Damir Memišević

Personal information
- Date of birth: 22 January 1984 (age 41)
- Place of birth: Banja Luka, SFR Yugoslavia
- Height: 1.84 m (6 ft 0 in)
- Position(s): Centre back, defensive midfielder

Youth career
- 2001–2002: Borac Banja Luka
- 2002–2003: Werder Bremen U19

Senior career*
- Years: Team / Apps / (Gls)
- 2003–2005: Werder Bremen II
- 2005–2006: Željezničar Sarajevo / 35 / (4)
- 2007–2008: Terek Grozny / 32 / (3)
- 2008–2009: Željezničar Sarajevo / 18 / (2)
- 2009: Sloboda Tuzla / 11 / (0)
- 2010: FK Laktaši / 13 / (1)
- 2011: Taraz / 31 / (2)
- 2016–2017: BSK Banja Luka
- Total:  / 105 / (8)

International career
- 2004–2006: Bosnia&Herzegovina U21 / 13 / (0)

= Damir Memišević =

Bosnia and Herzegovina association footballer

Damir Memišević (born 22 January 1984) is a Bosnian-Herzegovinian retired professional footballer who played as a centre back or defensive midfielder.

==Club career==
Born in Banja Luka, Memišević started his career in his hometown with the local club FK Borac Banja Luka.

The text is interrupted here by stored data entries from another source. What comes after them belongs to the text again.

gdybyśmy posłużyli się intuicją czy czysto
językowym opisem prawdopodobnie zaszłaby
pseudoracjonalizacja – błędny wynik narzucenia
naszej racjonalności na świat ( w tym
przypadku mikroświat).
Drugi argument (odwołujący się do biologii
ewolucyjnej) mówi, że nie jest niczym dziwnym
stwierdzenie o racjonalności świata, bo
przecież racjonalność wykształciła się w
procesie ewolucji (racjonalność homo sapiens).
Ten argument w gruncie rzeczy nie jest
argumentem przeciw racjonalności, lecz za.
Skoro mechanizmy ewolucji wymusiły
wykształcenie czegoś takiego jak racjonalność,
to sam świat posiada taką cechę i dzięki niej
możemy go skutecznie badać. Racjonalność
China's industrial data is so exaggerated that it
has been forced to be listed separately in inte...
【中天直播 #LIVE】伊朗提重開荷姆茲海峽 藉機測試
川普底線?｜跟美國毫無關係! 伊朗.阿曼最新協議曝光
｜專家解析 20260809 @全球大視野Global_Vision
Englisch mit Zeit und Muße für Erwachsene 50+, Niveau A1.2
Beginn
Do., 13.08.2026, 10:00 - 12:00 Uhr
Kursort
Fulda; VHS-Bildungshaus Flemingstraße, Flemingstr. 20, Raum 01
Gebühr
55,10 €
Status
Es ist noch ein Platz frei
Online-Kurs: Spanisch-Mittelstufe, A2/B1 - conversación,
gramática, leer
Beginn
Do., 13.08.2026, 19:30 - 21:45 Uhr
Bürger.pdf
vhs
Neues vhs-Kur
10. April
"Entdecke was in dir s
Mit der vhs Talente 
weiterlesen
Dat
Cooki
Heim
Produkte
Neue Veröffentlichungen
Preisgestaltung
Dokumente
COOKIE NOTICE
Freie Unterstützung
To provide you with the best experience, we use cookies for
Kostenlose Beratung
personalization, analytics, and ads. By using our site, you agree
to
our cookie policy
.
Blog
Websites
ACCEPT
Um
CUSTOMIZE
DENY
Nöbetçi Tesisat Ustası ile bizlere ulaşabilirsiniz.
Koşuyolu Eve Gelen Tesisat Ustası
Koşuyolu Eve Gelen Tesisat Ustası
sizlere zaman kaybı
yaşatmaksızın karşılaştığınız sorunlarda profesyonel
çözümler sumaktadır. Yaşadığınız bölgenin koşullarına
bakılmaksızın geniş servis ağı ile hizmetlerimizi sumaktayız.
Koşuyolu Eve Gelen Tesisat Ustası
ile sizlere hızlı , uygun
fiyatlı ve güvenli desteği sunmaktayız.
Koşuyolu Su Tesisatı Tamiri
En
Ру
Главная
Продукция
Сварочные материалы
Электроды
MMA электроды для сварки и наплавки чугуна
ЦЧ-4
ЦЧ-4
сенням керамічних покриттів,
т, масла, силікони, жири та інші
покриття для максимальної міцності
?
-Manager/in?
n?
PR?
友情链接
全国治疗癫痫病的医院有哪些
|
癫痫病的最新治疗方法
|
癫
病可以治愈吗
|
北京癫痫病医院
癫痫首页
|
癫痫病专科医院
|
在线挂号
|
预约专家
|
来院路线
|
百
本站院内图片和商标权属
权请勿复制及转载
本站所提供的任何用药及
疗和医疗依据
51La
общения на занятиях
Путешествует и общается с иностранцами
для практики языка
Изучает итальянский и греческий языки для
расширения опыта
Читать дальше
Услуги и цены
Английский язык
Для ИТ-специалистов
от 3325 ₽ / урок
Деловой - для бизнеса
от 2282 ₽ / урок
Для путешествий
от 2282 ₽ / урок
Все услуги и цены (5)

He showed his quality at very young age, having already played some senior matches, so he was transferred to SV Werder Bremen. He was not selected for the first team, and after a few years with the amateur squad he decided to return to Bosnia-Herzegovina, where he was a regular starter in FK Željezničar in the 2005–06 season. In January 2007 he signed a contract with FC Terek Grozny in the Russian First Division where Memišević made 32 league appearances. In January 2009, he returned to FK Željezničar.

==International career==
He was a part of the Bosnia-Herzegovina Under 21 team until 2006.